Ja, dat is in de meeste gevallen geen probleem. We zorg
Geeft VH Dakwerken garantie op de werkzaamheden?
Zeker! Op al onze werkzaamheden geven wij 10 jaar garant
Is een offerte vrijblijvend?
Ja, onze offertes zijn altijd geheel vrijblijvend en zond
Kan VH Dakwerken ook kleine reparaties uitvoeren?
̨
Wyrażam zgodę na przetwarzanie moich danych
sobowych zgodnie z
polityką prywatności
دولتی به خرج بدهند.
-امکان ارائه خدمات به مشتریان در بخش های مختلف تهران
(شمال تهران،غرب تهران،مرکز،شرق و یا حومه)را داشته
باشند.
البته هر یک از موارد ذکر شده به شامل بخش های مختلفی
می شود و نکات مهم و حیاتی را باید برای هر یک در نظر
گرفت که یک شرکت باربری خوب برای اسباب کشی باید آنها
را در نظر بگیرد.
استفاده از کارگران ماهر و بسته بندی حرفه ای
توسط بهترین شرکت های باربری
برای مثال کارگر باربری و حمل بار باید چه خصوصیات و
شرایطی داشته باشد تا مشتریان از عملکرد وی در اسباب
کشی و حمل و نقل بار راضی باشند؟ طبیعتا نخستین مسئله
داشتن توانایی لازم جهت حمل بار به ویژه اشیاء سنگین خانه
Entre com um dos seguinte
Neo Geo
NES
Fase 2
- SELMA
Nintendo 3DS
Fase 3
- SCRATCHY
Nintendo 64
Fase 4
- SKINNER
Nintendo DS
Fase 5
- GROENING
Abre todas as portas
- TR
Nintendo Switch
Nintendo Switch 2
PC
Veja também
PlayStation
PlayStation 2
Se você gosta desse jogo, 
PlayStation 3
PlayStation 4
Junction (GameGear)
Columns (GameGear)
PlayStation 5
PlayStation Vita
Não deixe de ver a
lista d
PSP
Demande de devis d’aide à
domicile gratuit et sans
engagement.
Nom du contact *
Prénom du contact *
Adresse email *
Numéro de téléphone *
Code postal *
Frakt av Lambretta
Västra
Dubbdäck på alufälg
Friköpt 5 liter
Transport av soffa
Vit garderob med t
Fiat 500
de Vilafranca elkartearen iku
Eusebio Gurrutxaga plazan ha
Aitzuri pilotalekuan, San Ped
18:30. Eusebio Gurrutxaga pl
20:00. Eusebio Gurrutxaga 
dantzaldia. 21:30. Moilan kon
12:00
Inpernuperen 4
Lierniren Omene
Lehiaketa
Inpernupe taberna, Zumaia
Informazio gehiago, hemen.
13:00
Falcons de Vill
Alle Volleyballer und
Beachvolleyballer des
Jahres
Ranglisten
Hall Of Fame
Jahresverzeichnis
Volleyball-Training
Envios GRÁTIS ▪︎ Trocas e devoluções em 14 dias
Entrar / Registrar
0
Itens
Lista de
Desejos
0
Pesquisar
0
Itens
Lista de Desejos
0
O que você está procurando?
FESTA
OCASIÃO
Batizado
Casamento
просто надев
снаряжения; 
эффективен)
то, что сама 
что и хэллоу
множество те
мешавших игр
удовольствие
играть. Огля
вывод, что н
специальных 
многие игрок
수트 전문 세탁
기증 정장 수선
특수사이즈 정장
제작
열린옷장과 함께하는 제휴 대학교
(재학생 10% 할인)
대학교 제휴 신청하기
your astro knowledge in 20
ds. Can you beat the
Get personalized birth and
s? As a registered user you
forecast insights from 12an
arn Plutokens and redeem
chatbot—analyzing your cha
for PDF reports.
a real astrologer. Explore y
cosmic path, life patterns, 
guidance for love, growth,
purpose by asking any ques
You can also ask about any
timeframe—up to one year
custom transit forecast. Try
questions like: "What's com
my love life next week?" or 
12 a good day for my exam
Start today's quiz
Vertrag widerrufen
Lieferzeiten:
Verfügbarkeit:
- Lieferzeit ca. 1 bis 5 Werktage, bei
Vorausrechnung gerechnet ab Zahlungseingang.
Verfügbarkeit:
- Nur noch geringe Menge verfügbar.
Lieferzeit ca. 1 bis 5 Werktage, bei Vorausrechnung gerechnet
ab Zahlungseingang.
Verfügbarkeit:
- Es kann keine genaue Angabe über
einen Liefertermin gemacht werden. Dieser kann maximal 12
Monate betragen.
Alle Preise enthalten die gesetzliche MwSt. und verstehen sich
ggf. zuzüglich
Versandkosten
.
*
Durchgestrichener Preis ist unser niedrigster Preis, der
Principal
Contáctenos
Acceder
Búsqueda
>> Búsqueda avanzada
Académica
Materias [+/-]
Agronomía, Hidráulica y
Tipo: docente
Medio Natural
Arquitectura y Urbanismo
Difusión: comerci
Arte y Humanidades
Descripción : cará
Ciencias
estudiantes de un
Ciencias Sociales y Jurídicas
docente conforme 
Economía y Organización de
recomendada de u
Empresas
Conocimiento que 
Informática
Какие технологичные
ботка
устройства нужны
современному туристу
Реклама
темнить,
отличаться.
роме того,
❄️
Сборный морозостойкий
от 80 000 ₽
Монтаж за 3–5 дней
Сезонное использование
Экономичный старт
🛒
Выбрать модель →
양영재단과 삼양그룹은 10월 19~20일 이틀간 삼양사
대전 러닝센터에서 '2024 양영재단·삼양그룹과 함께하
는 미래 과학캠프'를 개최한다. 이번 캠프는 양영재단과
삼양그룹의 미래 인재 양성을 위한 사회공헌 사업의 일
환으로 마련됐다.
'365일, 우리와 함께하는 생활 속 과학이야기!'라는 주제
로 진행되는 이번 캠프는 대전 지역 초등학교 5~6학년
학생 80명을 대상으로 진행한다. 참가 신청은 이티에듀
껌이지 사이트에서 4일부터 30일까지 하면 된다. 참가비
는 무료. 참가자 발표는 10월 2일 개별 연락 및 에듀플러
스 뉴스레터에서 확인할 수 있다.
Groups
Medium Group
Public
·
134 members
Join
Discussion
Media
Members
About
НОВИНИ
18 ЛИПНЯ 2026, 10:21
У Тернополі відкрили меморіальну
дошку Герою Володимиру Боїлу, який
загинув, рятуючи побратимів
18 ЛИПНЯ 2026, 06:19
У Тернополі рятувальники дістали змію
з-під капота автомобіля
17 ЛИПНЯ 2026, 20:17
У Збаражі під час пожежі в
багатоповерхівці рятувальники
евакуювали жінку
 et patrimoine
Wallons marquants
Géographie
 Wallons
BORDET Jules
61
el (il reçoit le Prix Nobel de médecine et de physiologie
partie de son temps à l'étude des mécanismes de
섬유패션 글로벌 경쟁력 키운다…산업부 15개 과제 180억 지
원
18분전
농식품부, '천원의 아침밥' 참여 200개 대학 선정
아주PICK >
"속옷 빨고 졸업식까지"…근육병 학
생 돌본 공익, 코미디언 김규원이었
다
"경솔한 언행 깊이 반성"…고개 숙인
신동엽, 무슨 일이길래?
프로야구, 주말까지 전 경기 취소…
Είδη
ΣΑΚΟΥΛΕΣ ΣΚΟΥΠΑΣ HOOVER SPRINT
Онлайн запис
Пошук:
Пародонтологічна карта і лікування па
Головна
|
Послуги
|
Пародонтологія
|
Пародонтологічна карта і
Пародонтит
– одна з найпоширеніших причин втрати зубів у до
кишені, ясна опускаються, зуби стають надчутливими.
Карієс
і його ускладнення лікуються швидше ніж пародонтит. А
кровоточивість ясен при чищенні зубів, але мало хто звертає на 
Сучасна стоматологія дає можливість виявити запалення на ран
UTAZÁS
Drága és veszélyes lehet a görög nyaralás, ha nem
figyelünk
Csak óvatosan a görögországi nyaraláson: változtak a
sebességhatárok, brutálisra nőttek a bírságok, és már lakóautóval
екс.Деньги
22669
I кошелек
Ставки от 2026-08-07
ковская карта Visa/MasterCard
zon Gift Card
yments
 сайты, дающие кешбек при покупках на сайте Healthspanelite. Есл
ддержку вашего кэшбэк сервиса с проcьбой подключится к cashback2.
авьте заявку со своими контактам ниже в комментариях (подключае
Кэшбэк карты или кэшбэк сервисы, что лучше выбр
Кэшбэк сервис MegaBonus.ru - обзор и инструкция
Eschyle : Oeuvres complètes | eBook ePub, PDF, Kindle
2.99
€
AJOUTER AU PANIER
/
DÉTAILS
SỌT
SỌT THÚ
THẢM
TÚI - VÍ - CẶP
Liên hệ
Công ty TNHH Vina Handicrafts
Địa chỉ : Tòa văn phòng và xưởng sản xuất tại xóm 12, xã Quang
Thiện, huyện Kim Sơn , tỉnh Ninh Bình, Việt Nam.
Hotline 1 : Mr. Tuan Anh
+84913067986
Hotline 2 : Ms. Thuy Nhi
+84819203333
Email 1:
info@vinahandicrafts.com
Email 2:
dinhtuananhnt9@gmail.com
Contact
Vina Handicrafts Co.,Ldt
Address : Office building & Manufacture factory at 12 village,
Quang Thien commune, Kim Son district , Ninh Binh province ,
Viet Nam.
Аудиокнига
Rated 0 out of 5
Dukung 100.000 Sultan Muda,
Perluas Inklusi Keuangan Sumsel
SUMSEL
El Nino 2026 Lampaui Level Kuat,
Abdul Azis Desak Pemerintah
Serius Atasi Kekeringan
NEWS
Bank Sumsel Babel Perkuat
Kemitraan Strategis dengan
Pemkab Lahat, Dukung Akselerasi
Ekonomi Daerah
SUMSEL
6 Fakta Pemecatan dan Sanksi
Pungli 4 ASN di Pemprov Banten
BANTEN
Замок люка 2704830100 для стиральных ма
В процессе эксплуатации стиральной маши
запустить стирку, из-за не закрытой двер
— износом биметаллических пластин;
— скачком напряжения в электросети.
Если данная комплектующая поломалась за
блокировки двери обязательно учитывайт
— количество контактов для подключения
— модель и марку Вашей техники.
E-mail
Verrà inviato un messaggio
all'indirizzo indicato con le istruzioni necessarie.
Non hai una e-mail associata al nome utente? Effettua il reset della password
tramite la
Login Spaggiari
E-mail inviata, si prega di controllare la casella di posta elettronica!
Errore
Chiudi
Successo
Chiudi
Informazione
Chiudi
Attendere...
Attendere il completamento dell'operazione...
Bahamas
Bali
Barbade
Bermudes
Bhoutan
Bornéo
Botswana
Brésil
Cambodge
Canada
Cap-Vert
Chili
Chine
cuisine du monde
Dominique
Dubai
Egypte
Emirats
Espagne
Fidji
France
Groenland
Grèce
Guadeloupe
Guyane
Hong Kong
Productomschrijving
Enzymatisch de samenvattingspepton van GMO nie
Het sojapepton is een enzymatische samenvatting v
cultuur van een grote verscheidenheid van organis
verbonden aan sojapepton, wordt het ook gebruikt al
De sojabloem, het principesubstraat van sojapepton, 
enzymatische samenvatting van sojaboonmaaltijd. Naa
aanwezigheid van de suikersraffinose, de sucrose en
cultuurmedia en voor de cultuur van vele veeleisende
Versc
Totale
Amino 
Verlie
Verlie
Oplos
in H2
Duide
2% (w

☆ ☆ ☆ ☆ ☆

TASK PROMPT => Where a line of the listing includes the word "Nintendo", it counts; say how many such lines there are and nothing more.

WRITTEN ANSWER => 5